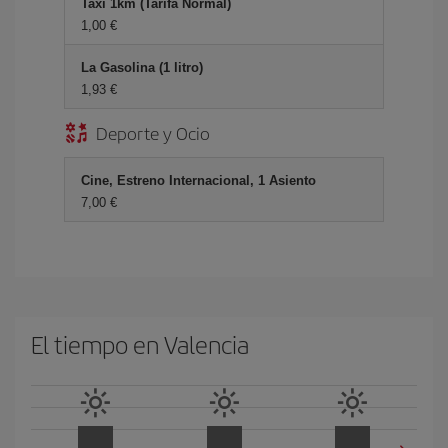
Taxi 1km (Tarifa Normal)
1,00 €
La Gasolina (1 litro)
1,93 €
Deporte y Ocio
Cine, Estreno Internacional, 1 Asiento
7,00 €
El tiempo en Valencia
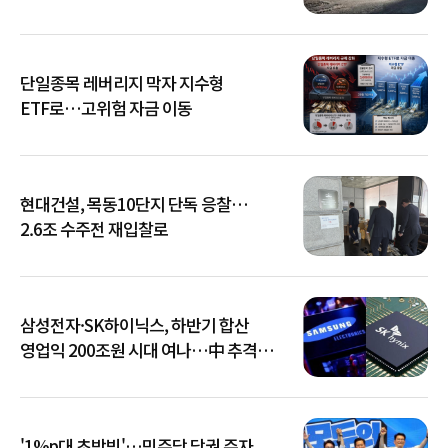
단일종목 레버리지 막자 지수형
ETF로…고위험 자금 이동
현대건설, 목동10단지 단독 응찰…
2.6조 수주전 재입찰로
삼성전자·SK하이닉스, 하반기 합산
영업익 200조원 시대 여나…中 추격은
부담
'1%p대 초박빙'…민주당 당권 주자,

= = = = = = =

*ACTIVITY*:
When you reach the line with "El tiempo en Valencia" in the entries above, start copying, and go on word for word to the last line; skip any picture.

*OUTPUT FOR THIS EXERCISE*:
El tiempo en Valencia
단일종목 레버리지 막자 지수형
ETF로…고위험 자금 이동
현대건설, 목동10단지 단독 응찰…
2.6조 수주전 재입찰로
삼성전자·SK하이닉스, 하반기 합산
영업익 200조원 시대 여나…中 추격은
부담
'1%p대 초박빙'…민주당 당권 주자,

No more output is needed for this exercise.